Procureurs en protestation lundi, demandez l'année de salaire régulier

600 spécialistes qui ont commencé à travailler l'an dernier exigent des salaires réguliers du ministère de la Santé. Pour répondre à cette exigence, ils ont organisé des manifestations lundi à partir de 11h00 devant les installations du ministère. “La protestation est faite pour rencontrer le ministre, qui n'a pas répondu à nos demandes depuis deux mois. [...]
600 spécialistes qui ont commencé à travailler l'an dernier exigent des salaires réguliers du ministère de la Santé.
Pour répondre à cette exigence, ils ont organisé des manifestations lundi à partir de 11h00 devant les installations du ministère.
“Protesta est faite pour rencontrer le ministre, qui n'a pas répondu à nos demandes officielles et à l'ignorance qu'il nous montre.

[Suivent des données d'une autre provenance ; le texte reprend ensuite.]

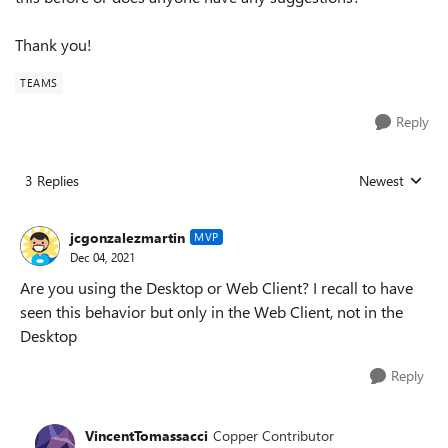
Thank you!
TEAMS
Reply
3 Replies
Newest
Replies sorted
jcgonzalezmartin
MVP
Dec 04, 2021
Are you using the Desktop or Web Client? I recall to have
seen this behavior but only in the Web Client, not in the
Desktop
Reply
VincentTomassacci
Copper Contributor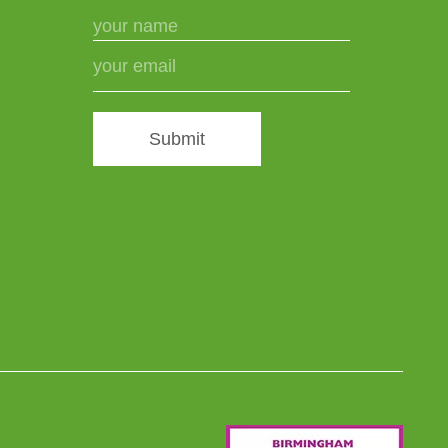
Submit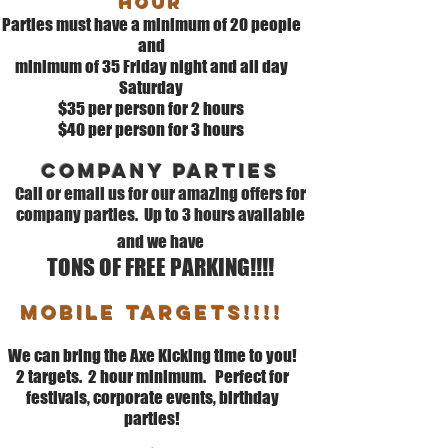
hour
Parties must have a minimum of 20 people
and
minimum of 35 Friday night and all day
Saturday
$35
per person for 2 hours
$40 per person for 3 hours
Company parties
Call or email us for our amazing offers for
company parties. Up to 3 hours available
and we have
TONS OF FREE PARKING!!!!
MOBILE TARGETS!!!!
We can bring the Axe Kicking time to you!
2 targets. 2 hour minimum. Perfect for
festivals, corporate events, birthday
parties!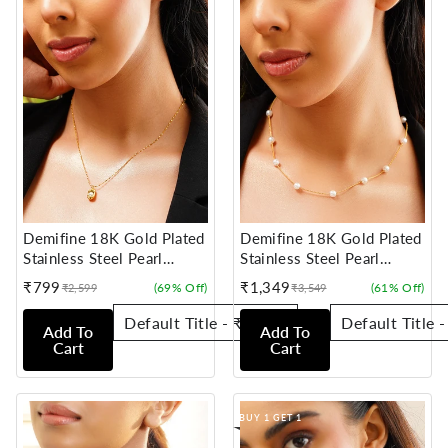
Demifine 18K Gold Plated
Demifine 18K Gold Plated
Stainless Steel Pearl
Stainless Steel Pearl
Pendant Necklace
Beaded Chain Necklace
₹799
₹1,349
(69% Off)
(61% Off)
₹2,599
₹3,549
Sale
Regular
Sale
Regular
price
price
price
price
Add To
Add To
Cart
Cart
BUY 1 GET 1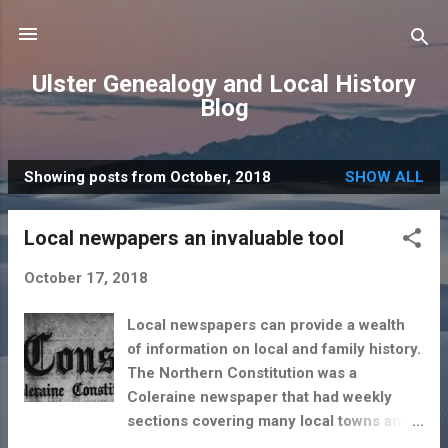
Skip to main content
Ulster Genealogy and Local History
Blog
Showing posts from October, 2018
SHOW ALL
P
o
Local newpapers an invaluable tool
s
t
October 17, 2018
s
Local newspapers can provide a wealth
of information on local and family history.
The Northern Constitution was a
Coleraine newspaper that had weekly
sections covering many local towns and
villages including Limavady. No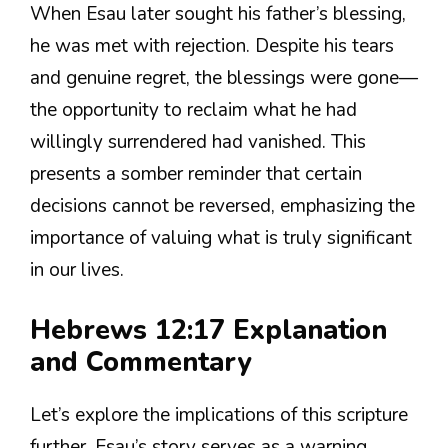
When Esau later sought his father’s blessing,
he was met with rejection. Despite his tears
and genuine regret, the blessings were gone—
the opportunity to reclaim what he had
willingly surrendered had vanished. This
presents a somber reminder that certain
decisions cannot be reversed, emphasizing the
importance of valuing what is truly significant
in our lives.
Hebrews 12:17 Explanation
and Commentary
Let’s explore the implications of this scripture
further. Esau’s story serves as a warning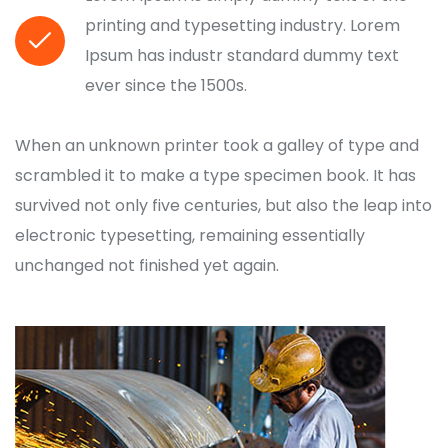
printing and typesetting industry. Lorem
Ipsum has industr standard dummy text
ever since the 1500s.
When an unknown printer took a galley of type and
scrambled it to make a type specimen book. It has
survived not only five centuries, but also the leap into
electronic typesetting, remaining essentially
unchanged not finished yet again.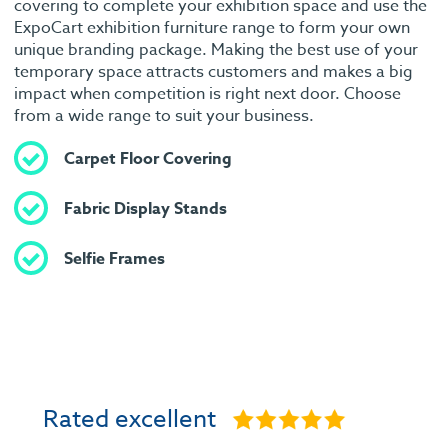
covering to complete your exhibition space and use the
ExpoCart exhibition furniture range to form your own
unique branding package. Making the best use of your
temporary space attracts customers and makes a big
impact when competition is right next door. Choose
from a wide range to suit your business.
Carpet Floor Covering
Fabric Display Stands
Selfie Frames
Rated excellent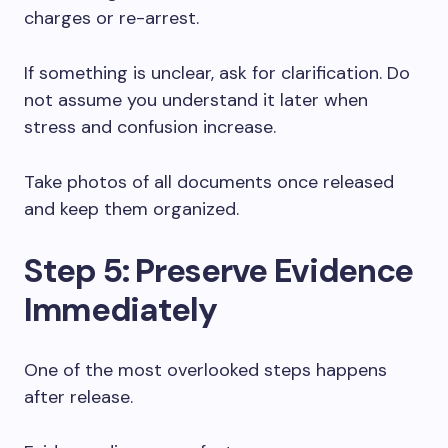
charges or re-arrest.
If something is unclear, ask for clarification. Do
not assume you understand it later when
stress and confusion increase.
Take photos of all documents once released
and keep them organized.
Step 5: Preserve Evidence
Immediately
One of the most overlooked steps happens
after release.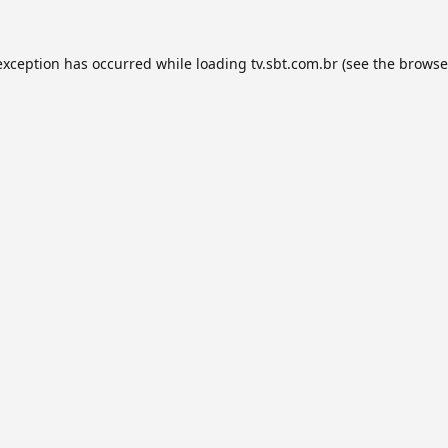
exception has occurred while loading
tv.sbt.com.br
(see the
browse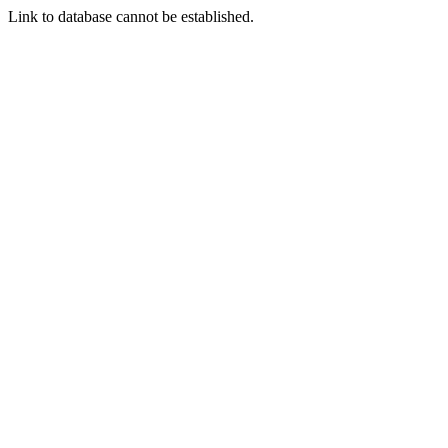
Link to database cannot be established.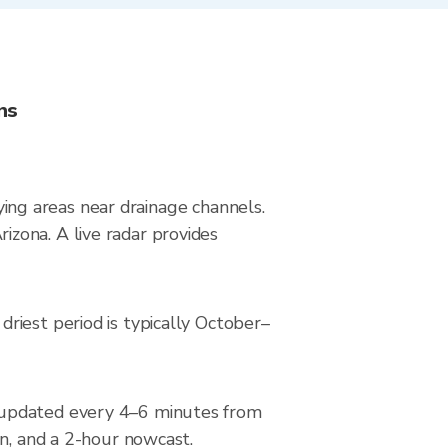
ns
lying areas near drainage channels.
zona. A live radar provides
riest period is typically October–
, updated every 4–6 minutes from
on, and a 2-hour nowcast.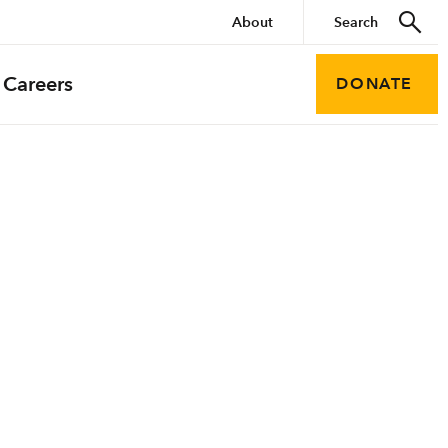
About
Careers
DONATE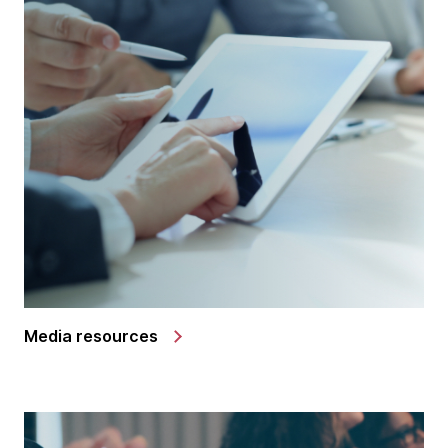
Media resources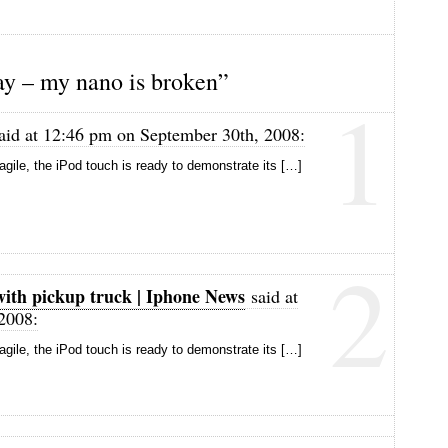
y – my nano is broken”
1
aid at 12:46 pm on September 30th, 2008:
ragile, the iPod touch is ready to demonstrate its […]
2
with pickup truck | Iphone News
said at
2008:
ragile, the iPod touch is ready to demonstrate its […]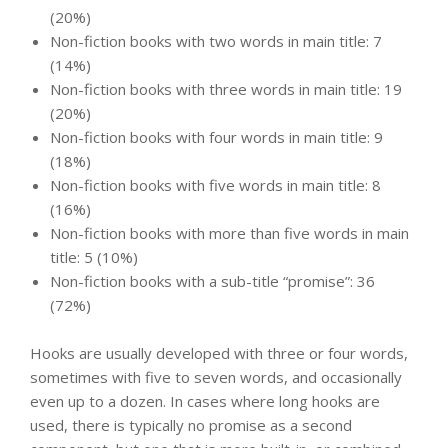
(20%)
Non-fiction books with two words in main title: 7
(14%)
Non-fiction books with three words in main title: 19
(20%)
Non-fiction books with four words in main title: 9
(18%)
Non-fiction books with five words in main title: 8
(16%)
Non-fiction books with more than five words in main
title: 5 (10%)
Non-fiction books with a sub-title “promise”: 36
(72%)
Hooks are usually developed with three or four words,
sometimes with five to seven words, and occasionally
even up to a dozen. In cases where long hooks are
used, there is typically no promise as a second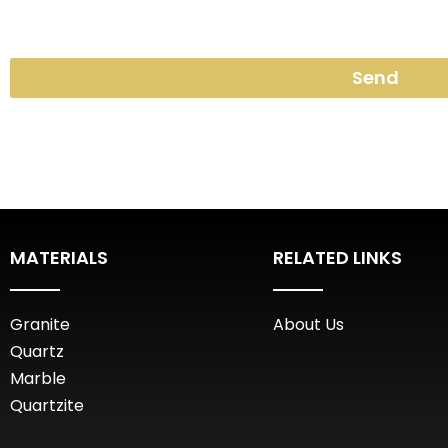
Send
MATERIALS
RELATED LINKS
Granite
About Us
Quartz
Marble
Quartzite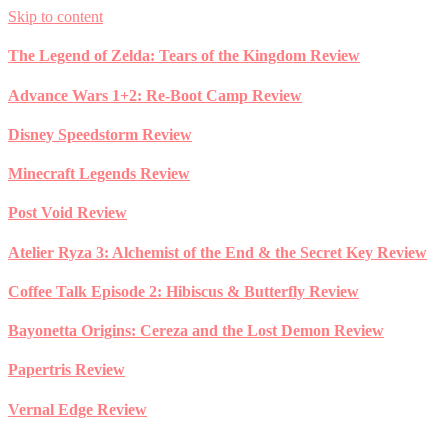
Skip to content
The Legend of Zelda: Tears of the Kingdom Review
Advance Wars 1+2: Re-Boot Camp Review
Disney Speedstorm Review
Minecraft Legends Review
Post Void Review
Atelier Ryza 3: Alchemist of the End & the Secret Key Review
Coffee Talk Episode 2: Hibiscus & Butterfly Review
Bayonetta Origins: Cereza and the Lost Demon Review
Papertris Review
Vernal Edge Review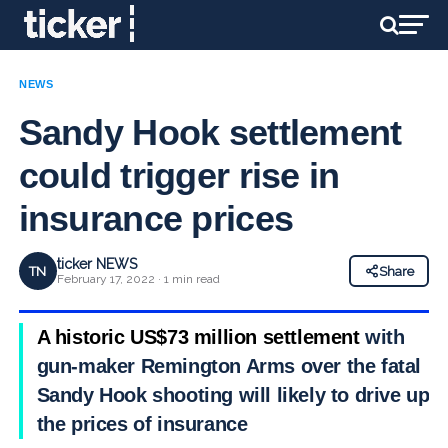
NEWS
Sandy Hook settlement
could trigger rise in
insurance prices
ticker NEWS
TN
Share
February 17, 2022 · 1 min read
A historic US$73 million settlement
with
gun-maker Remington Arms over the fatal
Sandy Hook shooting will likely to drive up
the prices of insurance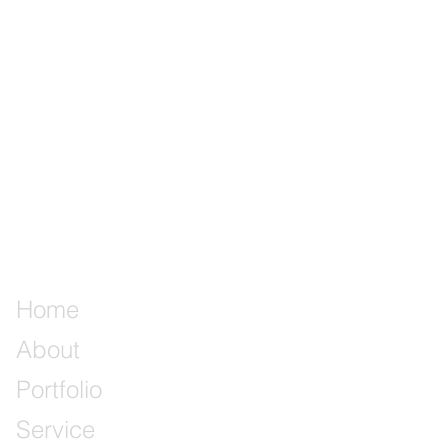
Home
About
Portfolio
Service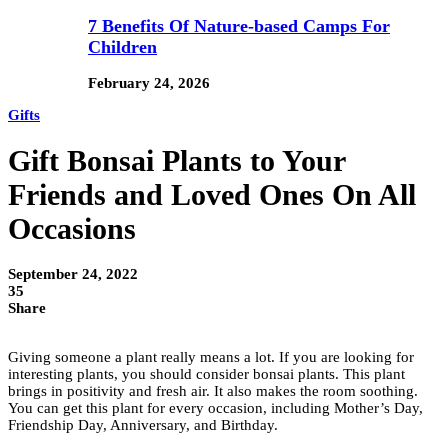
7 Benefits Of Nature-based Camps For
Children
February 24, 2026
Gifts
Gift Bonsai Plants to Your
Friends and Loved Ones On All
Occasions
September 24, 2022
35
Share
Giving someone a plant really means a lot. If you are looking for
interesting plants, you should consider bonsai plants. This plant
brings in positivity and fresh air. It also makes the room soothing.
You can get this plant for every occasion, including Mother’s Day,
Friendship Day, Anniversary, and Birthday.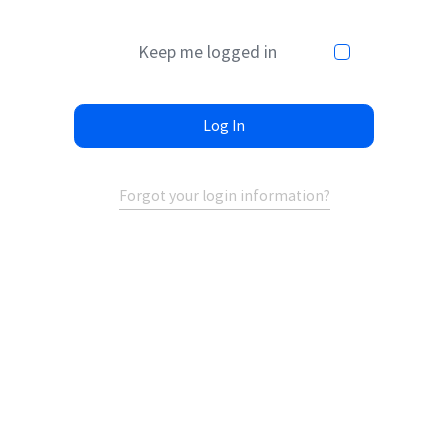
Keep me logged in
Log In
Forgot your login information?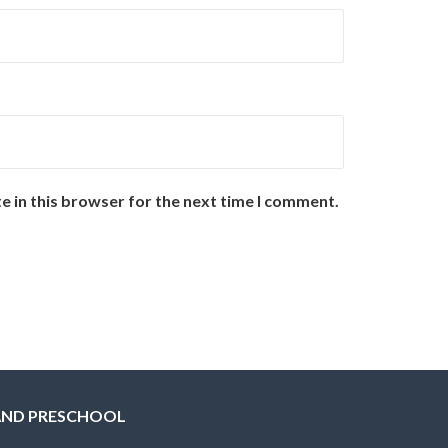
e in this browser for the next time I comment.
AND PRESCHOOL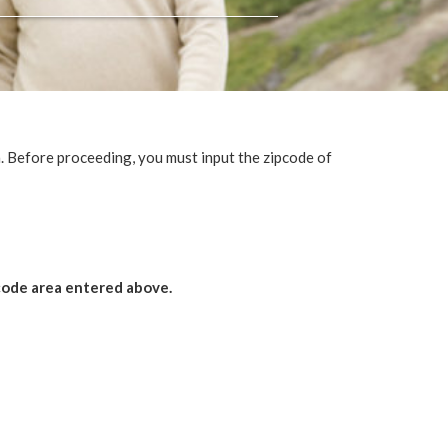
 Before proceeding, you must input the zipcode of
 code area entered above.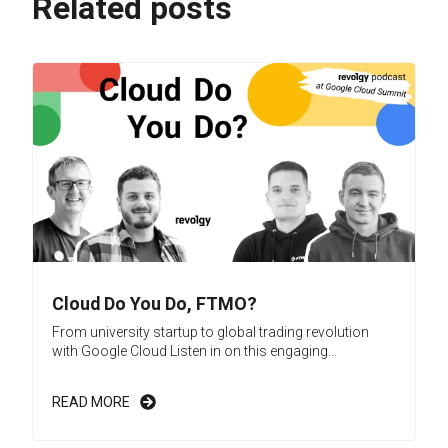
Related posts
Cloud Do You Do, FTMO?
From university startup to global trading revolution
with Google Cloud Listen in on this engaging...
READ MORE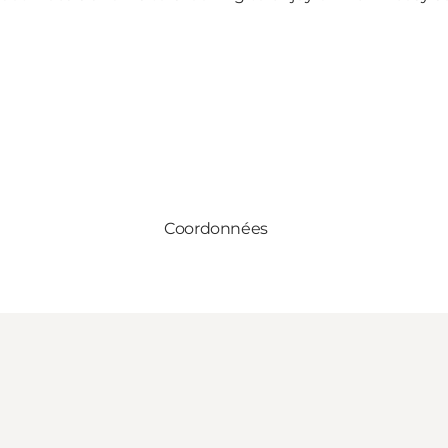
Coordonnées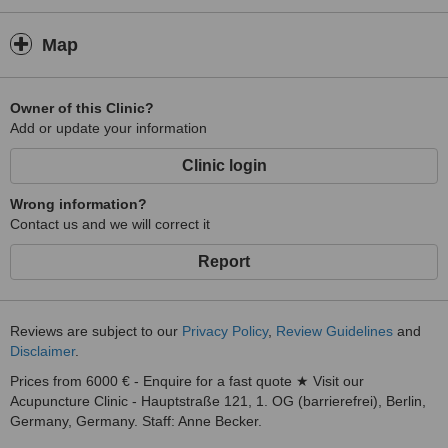
Map
Owner of this Clinic?
Add or update your information
Clinic login
Wrong information?
Contact us and we will correct it
Report
Reviews are subject to our
Privacy Policy
,
Review Guidelines
and
Disclaimer
.
Prices from 6000 € - Enquire for a fast quote ★ Visit our
Acupuncture Clinic - Hauptstraße 121, 1. OG (barrierefrei), Berlin,
Germany, Germany. Staff: Anne Becker.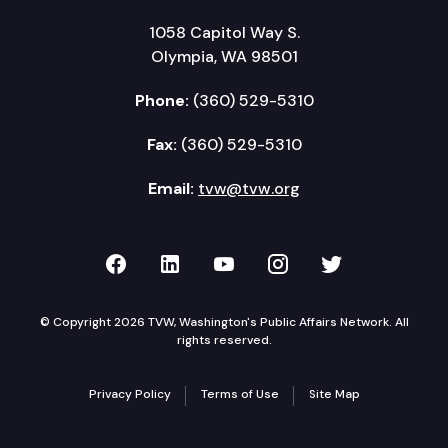
1058 Capitol Way S.
Olympia, WA 98501
Phone:
(360) 529-5310
Fax:
(360) 529-5310
Email:
tvw@tvw.org
TVW on Facebook
TVW on LinkedIn
TVW on YouTube
TVW on Instagr
TVW on Twi
© Copyright 2026 TVW, Washington's Public Affairs Network. All
rights reserved.
Privacy Policy
Terms of Use
Site Map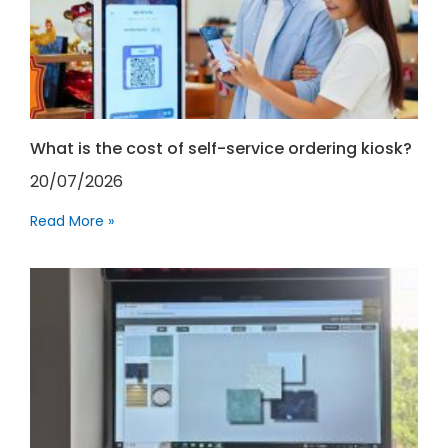
What is the cost of self-service ordering kiosk?
20/07/2026
Read More »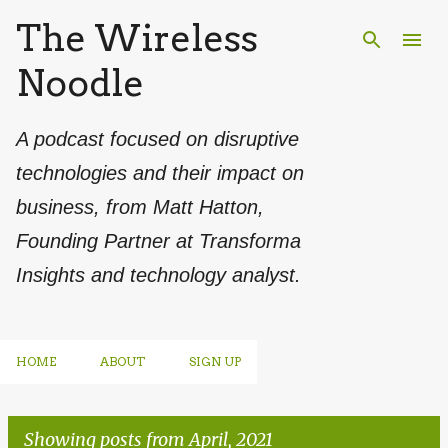
The Wireless
Skip to main content
Noodle
A podcast focused on disruptive
technologies and their impact on
business, from Matt Hatton,
Founding Partner at Transforma
Insights and technology analyst.
HOME
ABOUT
SIGN UP
Showing posts from April, 2021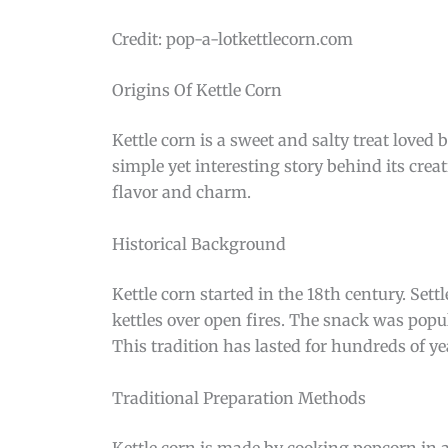
Credit: pop-a-lotkettlecorn.com
Origins Of Kettle Corn
Kettle corn is a sweet and salty treat loved
simple yet interesting story behind its cre
flavor and charm.
Historical Background
Kettle corn started in the 18th century. Set
kettles over open fires. The snack was popul
This tradition has lasted for hundreds of ye
Traditional Preparation Methods
Kettle corn is made by cooking popcorn in a 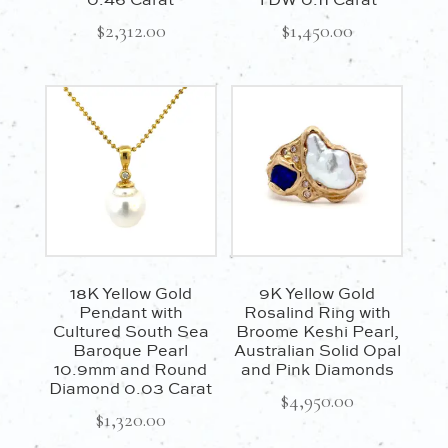
0.46 Carat
TDW 0.11 Carat
$
2,312.00
$
1,450.00
18K Yellow Gold
9K Yellow Gold
Pendant with
Rosalind Ring with
Cultured South Sea
Broome Keshi Pearl,
Baroque Pearl
Australian Solid Opal
10.9mm and Round
and Pink Diamonds
Diamond 0.03 Carat
$
4,950.00
$
1,320.00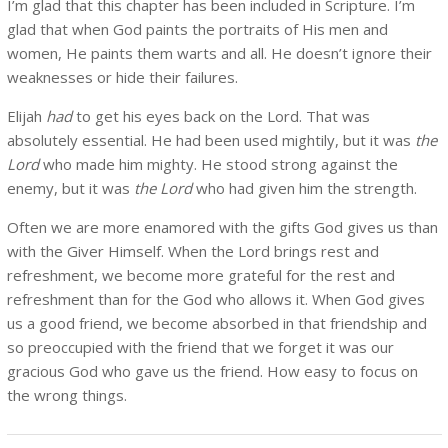
I’m glad that this chapter has been included in Scripture. I’m
glad that when God paints the portraits of His men and
women, He paints them warts and all. He doesn’t ignore their
weaknesses or hide their failures.
Elijah
had
to get his eyes back on the Lord. That was
absolutely essential. He had been used mightily, but it was
the
Lord
who made him mighty. He stood strong against the
enemy, but it was
the Lord
who had given him the strength.
Often we are more enamored with the gifts God gives us than
with the Giver Himself. When the Lord brings rest and
refreshment, we become more grateful for the rest and
refreshment than for the God who allows it. When God gives
us a good friend, we become absorbed in that friendship and
so preoccupied with the friend that we forget it was our
gracious God who gave us the friend. How easy to focus on
the wrong things.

Notre demande est de passer à PAGA REGALLY” dit en annonçant l'organisation de cette manifestation dans un groupe de spécialistes.
Nous avons ces deux semaines cruciales et la pression ne doit pas s'arrêter, car personne ne garantit que nous aurons des subventions en octobre et personne ne garantit que l'année prochaine nous pourrons faire des salaires réguliers, et nous ne resterons nulle part. Maintenant, il est temps de nous mobiliser, nous tous, sans aucune différence, pour nos droits, pour aucune discrimination, pour l'égalité, pour le paiement de nos efforts que nous faisons”.
Jusqu'à présent, les spécialistes ont reçu des salaires grâce au financement de subventions.
L'ancien ministre de la Santé, Armen Zemaj, qui a entamé le processus de spécialisation, a déclaré qu'il s'agissait d'un subventing “au cours de leur scolarité professionnelle, afin de faciliter le même processus pour faire face à l'ensemble du processus de spécialisation, jusqu'à la fin du programme”.
Pour ce processus, il a critiqué le successeur de Zemaj, qui a dit qu'il avait eu lieu encore et encore.
Vitia a déclaré que les dispensaires du Service hospitalier du Kosovo étaient surchargés de nouveaux spécialistes.
“120 spécialistes acceptés ne sont pas connus d'où ils viennent. Il y a 12 spécialistes pour un mentor clinique”.